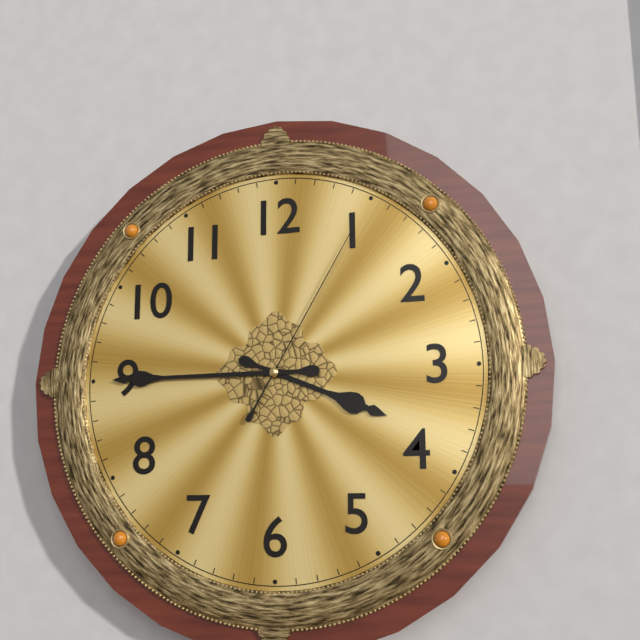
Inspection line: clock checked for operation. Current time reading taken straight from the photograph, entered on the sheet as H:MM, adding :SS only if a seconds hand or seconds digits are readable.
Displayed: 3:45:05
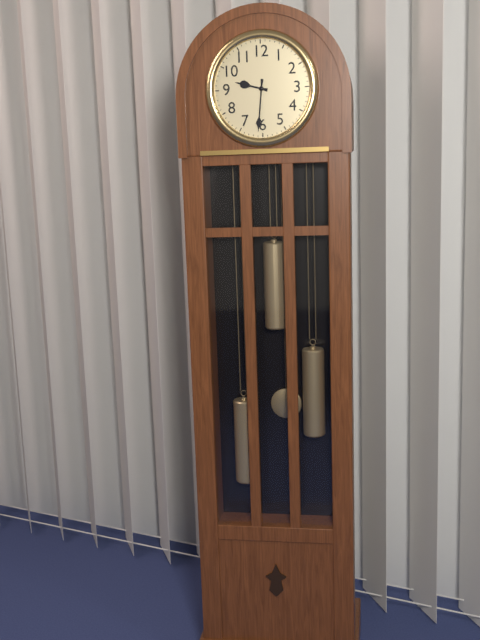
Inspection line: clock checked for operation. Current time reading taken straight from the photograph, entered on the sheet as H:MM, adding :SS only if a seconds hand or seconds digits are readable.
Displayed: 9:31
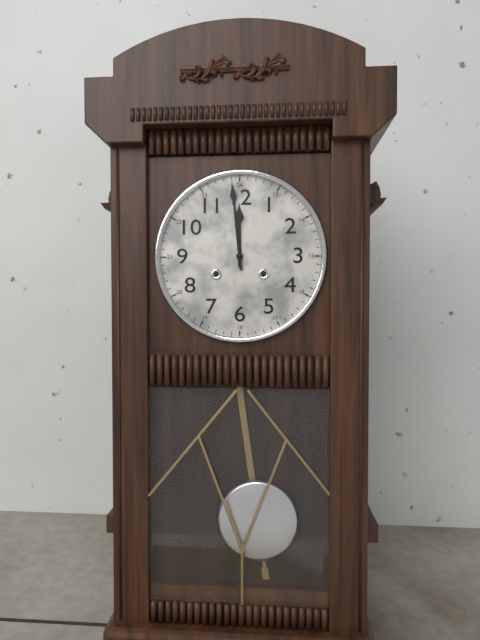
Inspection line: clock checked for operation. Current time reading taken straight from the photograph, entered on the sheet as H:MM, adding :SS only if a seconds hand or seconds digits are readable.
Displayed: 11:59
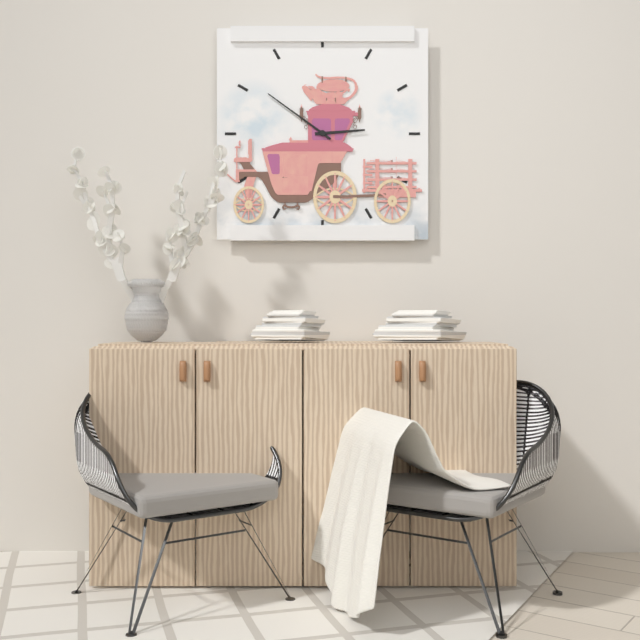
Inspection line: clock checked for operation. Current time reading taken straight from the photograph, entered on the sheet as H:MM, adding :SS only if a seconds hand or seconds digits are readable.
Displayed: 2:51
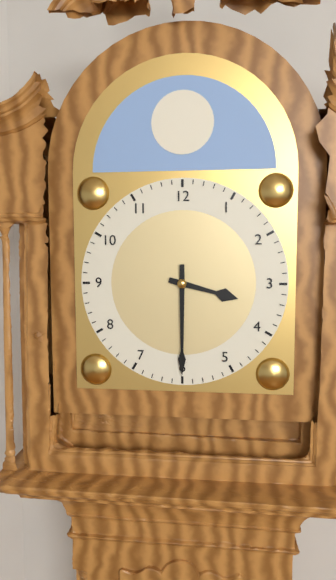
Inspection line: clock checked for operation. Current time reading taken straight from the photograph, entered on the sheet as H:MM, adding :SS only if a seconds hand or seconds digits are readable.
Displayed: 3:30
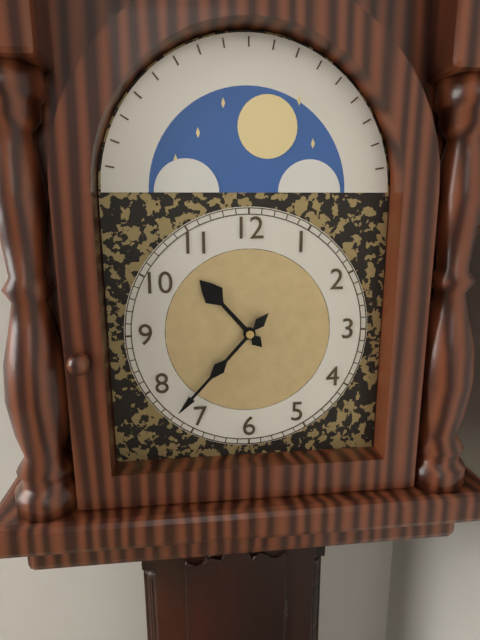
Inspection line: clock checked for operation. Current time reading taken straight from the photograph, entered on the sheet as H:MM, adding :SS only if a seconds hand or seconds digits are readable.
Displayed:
...
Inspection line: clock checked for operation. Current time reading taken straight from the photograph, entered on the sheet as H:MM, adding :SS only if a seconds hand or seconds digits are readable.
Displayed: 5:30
---
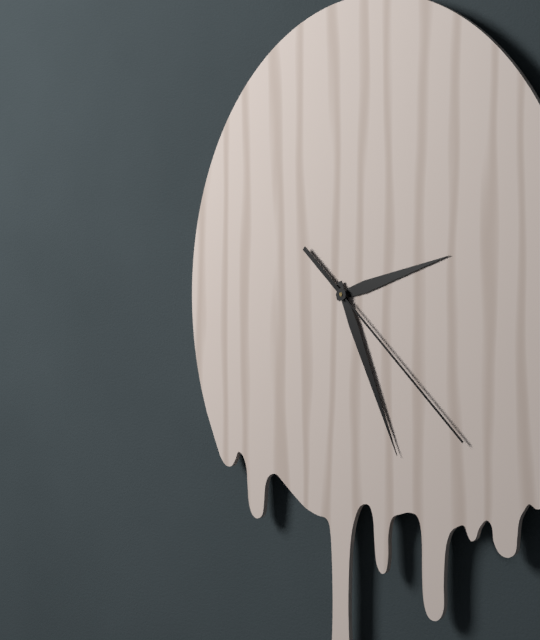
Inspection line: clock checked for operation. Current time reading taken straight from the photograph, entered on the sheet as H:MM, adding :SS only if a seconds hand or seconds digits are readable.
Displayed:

**Work to complete**
Find each line in the entries above that contains the word "Displayed" and copy it.

**The completed task**
Displayed: 3:45:05
Displayed: 9:31
Displayed: 11:59
Displayed: 2:51
Displayed: 3:30
Displayed:
Displayed: 5:30
Displayed:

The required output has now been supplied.